*TASK PROMPT*
Reproduce the items starting at "Pretend you are" and ending at "Answer: 0° — it already faces them", replacing "bounding box" with "bbox" and changing nothing else. Give only those items.
*** DATASET CONTENT ***
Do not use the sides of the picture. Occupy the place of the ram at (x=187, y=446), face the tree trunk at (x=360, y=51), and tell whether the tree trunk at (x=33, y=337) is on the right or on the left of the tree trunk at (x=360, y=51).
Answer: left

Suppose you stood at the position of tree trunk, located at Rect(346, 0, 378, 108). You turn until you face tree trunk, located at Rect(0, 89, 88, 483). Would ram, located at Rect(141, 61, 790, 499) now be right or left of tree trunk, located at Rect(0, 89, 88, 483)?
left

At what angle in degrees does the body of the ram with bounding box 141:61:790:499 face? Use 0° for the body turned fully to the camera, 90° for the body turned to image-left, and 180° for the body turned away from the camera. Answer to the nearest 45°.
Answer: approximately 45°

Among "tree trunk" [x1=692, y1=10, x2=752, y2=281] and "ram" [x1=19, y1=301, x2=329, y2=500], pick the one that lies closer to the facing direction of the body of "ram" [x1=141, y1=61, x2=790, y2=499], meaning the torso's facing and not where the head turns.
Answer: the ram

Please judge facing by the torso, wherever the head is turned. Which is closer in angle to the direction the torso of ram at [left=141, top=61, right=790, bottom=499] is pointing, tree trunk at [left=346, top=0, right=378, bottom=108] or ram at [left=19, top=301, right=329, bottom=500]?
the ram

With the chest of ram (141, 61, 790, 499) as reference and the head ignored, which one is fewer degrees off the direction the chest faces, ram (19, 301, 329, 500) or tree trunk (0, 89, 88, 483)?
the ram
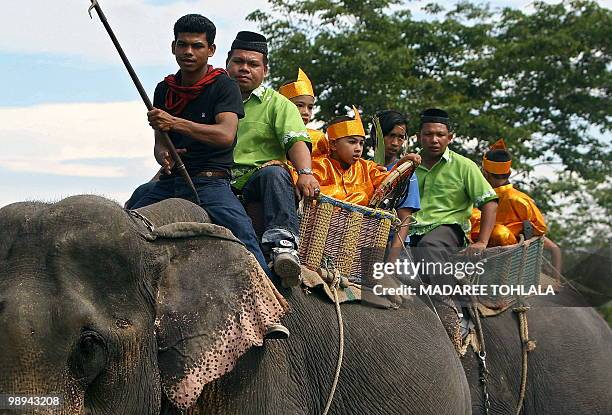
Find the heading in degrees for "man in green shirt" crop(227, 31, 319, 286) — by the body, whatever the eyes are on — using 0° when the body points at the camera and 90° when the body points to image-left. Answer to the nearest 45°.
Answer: approximately 45°

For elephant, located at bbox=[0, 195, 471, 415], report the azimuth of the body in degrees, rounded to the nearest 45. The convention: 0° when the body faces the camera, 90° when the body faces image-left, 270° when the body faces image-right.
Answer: approximately 45°

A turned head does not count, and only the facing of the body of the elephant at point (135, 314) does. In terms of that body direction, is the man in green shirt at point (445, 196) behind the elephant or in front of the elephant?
behind

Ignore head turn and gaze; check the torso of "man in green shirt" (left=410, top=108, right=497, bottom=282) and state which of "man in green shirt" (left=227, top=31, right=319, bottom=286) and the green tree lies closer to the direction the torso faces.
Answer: the man in green shirt

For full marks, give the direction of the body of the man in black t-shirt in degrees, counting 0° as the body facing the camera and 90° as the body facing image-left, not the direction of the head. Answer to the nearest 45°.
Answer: approximately 45°
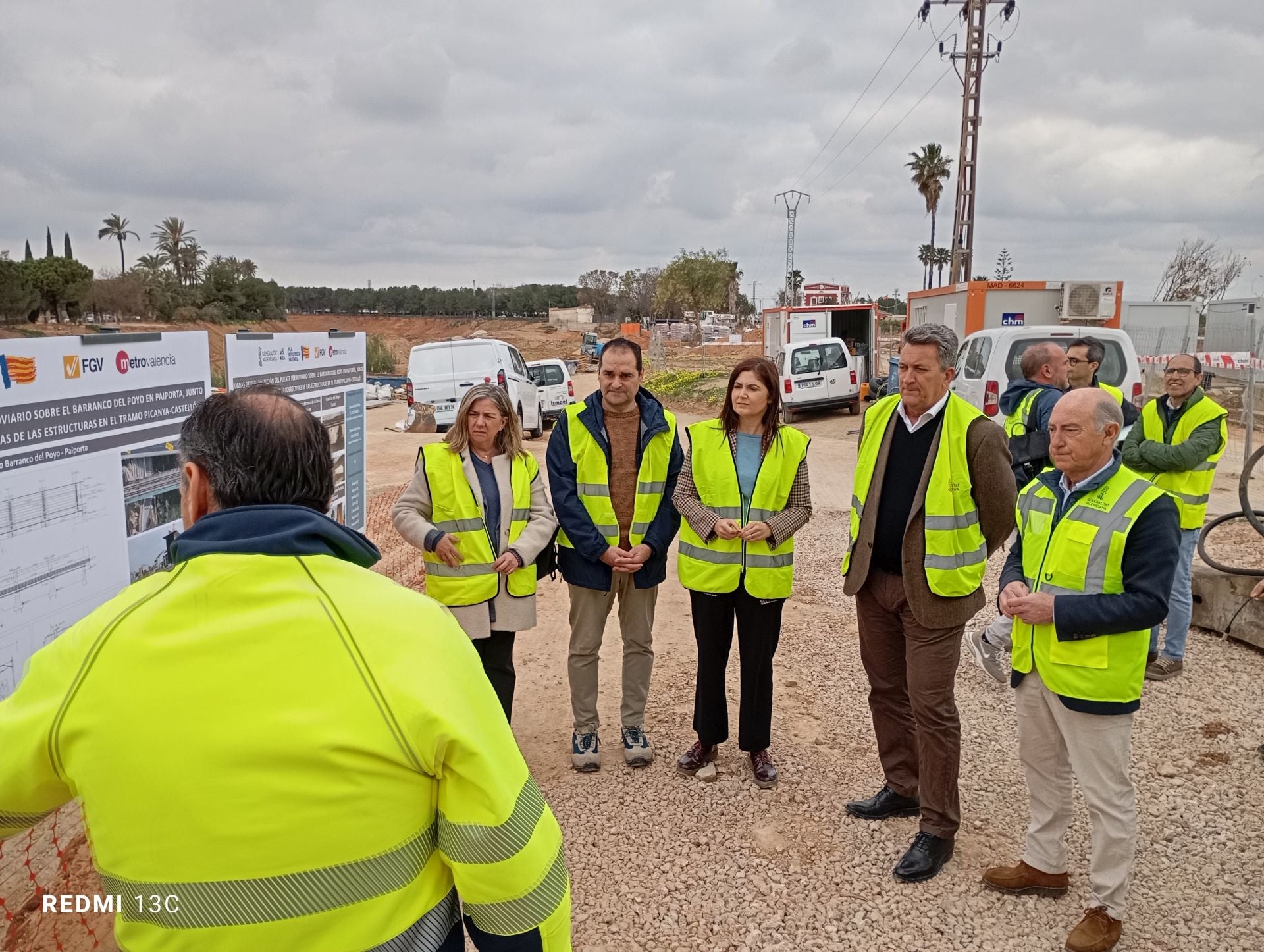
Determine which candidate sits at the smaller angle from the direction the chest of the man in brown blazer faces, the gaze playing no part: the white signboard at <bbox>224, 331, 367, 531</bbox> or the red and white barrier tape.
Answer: the white signboard

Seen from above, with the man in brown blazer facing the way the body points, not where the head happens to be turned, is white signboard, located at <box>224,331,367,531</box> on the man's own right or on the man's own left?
on the man's own right

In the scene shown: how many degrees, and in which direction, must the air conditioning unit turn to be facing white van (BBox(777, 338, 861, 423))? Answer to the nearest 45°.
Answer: approximately 135° to its right

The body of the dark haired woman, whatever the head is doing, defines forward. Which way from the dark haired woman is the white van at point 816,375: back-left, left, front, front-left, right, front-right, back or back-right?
back

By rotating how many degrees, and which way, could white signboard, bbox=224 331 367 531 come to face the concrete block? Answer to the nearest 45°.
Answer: approximately 45° to its left

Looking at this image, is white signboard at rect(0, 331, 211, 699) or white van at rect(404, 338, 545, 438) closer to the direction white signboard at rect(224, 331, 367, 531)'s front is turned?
the white signboard

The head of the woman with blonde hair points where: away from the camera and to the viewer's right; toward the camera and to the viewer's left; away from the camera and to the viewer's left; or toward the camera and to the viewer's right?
toward the camera and to the viewer's left

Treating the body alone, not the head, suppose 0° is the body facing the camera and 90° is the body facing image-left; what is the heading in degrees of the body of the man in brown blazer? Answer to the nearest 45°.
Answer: approximately 45°

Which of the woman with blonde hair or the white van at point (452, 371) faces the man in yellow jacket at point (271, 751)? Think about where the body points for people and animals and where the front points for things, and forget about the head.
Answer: the woman with blonde hair

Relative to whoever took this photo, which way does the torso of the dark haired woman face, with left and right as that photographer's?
facing the viewer

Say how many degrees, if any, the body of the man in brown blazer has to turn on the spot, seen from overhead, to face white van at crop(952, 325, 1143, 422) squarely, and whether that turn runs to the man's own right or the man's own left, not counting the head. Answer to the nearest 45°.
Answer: approximately 135° to the man's own right

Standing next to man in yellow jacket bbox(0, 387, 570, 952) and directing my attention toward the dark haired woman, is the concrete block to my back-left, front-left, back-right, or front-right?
front-right

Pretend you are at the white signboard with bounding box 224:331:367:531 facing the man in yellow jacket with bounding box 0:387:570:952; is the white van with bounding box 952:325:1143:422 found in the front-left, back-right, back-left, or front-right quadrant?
back-left

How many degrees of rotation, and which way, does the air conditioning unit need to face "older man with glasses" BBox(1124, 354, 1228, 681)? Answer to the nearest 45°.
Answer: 0° — it already faces them

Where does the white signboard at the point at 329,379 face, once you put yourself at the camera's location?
facing the viewer and to the right of the viewer
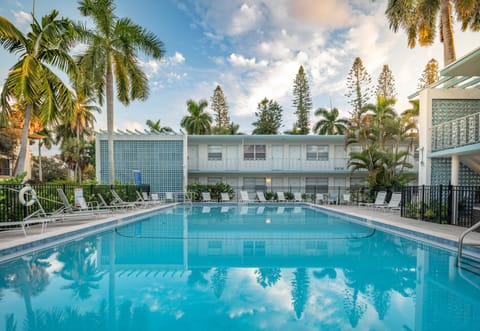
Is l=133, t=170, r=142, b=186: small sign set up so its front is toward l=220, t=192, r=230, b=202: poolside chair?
no

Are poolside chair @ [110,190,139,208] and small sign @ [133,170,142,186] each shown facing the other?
no

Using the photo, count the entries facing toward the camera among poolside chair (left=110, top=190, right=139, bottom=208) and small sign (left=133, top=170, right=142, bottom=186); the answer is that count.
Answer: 1

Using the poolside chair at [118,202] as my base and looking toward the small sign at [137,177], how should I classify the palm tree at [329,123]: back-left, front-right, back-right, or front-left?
front-right

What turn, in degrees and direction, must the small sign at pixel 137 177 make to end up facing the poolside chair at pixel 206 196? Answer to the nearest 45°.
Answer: approximately 90° to its left

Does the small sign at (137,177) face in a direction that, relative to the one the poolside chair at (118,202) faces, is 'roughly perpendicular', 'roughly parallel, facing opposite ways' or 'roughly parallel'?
roughly perpendicular

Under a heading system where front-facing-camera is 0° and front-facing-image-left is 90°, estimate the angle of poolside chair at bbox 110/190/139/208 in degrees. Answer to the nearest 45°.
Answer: approximately 270°

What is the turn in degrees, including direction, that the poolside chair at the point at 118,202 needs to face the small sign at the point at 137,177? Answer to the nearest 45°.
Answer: approximately 90° to its left

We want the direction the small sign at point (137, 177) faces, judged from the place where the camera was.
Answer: facing the viewer
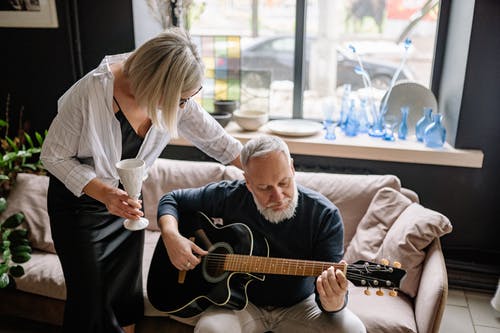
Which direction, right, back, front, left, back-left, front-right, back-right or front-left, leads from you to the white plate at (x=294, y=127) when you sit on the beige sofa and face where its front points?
back

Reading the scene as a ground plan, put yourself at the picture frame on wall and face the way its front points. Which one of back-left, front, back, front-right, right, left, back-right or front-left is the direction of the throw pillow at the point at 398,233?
front-left

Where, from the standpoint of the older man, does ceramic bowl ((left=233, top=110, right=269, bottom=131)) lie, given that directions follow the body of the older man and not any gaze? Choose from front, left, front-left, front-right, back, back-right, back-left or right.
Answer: back

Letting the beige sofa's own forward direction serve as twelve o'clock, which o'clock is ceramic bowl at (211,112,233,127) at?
The ceramic bowl is roughly at 5 o'clock from the beige sofa.

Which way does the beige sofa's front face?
toward the camera

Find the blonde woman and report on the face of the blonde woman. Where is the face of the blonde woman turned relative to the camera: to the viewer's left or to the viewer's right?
to the viewer's right

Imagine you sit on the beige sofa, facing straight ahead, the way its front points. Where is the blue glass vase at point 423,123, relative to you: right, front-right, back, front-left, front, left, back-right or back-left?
back-left

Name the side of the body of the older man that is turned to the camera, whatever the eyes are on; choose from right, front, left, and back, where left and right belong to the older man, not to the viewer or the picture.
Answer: front

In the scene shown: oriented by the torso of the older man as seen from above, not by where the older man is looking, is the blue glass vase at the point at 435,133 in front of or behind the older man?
behind

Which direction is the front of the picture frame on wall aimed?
toward the camera

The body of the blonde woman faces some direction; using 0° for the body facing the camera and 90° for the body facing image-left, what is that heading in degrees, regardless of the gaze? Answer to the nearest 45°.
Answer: approximately 315°

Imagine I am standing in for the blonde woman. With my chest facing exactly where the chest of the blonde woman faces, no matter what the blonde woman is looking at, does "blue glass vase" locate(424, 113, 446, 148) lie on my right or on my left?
on my left
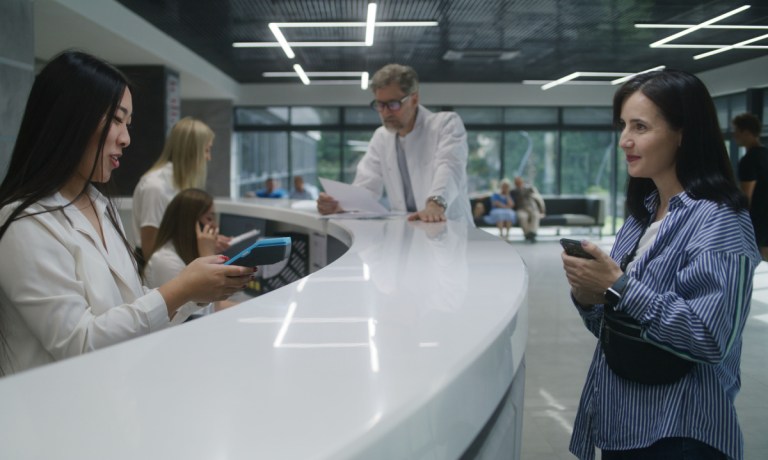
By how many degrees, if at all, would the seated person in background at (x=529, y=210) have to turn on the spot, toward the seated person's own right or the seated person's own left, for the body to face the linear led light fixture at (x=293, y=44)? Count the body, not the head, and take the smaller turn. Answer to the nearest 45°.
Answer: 0° — they already face it

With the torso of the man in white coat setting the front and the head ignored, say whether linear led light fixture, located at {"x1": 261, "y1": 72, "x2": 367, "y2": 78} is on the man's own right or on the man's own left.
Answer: on the man's own right

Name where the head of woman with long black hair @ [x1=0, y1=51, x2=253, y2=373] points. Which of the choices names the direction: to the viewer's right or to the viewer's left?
to the viewer's right

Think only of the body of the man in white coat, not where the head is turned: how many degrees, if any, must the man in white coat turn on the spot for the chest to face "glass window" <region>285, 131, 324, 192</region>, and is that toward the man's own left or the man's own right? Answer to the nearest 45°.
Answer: approximately 135° to the man's own right

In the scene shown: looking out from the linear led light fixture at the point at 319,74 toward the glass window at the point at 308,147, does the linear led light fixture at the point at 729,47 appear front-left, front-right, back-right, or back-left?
back-right

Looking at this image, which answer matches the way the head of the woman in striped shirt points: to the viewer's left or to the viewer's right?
to the viewer's left

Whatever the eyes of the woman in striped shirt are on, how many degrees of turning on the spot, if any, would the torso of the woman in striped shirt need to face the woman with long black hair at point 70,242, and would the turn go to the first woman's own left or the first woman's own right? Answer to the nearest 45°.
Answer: approximately 45° to the first woman's own right

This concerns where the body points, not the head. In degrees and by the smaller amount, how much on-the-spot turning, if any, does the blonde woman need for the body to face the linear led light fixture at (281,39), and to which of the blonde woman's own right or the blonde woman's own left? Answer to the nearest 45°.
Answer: approximately 90° to the blonde woman's own left

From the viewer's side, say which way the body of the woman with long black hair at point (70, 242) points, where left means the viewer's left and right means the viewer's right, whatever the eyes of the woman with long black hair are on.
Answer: facing to the right of the viewer

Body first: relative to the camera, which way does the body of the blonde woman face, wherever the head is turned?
to the viewer's right

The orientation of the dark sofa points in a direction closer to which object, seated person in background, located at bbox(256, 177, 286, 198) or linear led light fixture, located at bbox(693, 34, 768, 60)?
the linear led light fixture
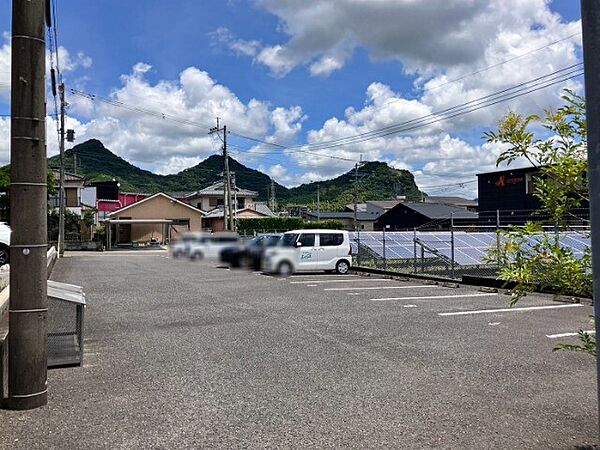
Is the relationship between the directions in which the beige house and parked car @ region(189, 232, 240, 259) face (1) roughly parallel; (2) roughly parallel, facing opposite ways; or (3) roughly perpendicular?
roughly perpendicular

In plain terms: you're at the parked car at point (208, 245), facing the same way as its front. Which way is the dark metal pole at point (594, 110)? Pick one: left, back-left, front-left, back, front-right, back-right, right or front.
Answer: left

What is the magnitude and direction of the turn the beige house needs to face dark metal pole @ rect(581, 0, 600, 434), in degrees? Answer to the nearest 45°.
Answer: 0° — it already faces it

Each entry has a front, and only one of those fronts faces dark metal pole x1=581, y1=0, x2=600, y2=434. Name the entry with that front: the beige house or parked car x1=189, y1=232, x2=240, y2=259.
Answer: the beige house

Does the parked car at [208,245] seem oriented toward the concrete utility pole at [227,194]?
no

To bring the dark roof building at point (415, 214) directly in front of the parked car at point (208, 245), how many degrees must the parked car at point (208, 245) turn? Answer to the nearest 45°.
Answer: approximately 135° to its right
*** End of DATASET CONTENT ***
*ANSWER TO THIS PROBLEM*
Pretend you are at the white signboard with bbox 224:331:367:531 facing the man in yellow jacket with bbox 0:387:570:952; is the white van with bbox 952:325:1143:422 found in the front-left, back-right, back-left, or front-right quadrant?
back-left

How many degrees of rotation, and which way, does the air conditioning unit need to face "older man with glasses" BBox(1124, 354, 1228, 681)? Answer to the nearest 45°.
Answer: 0° — it already faces them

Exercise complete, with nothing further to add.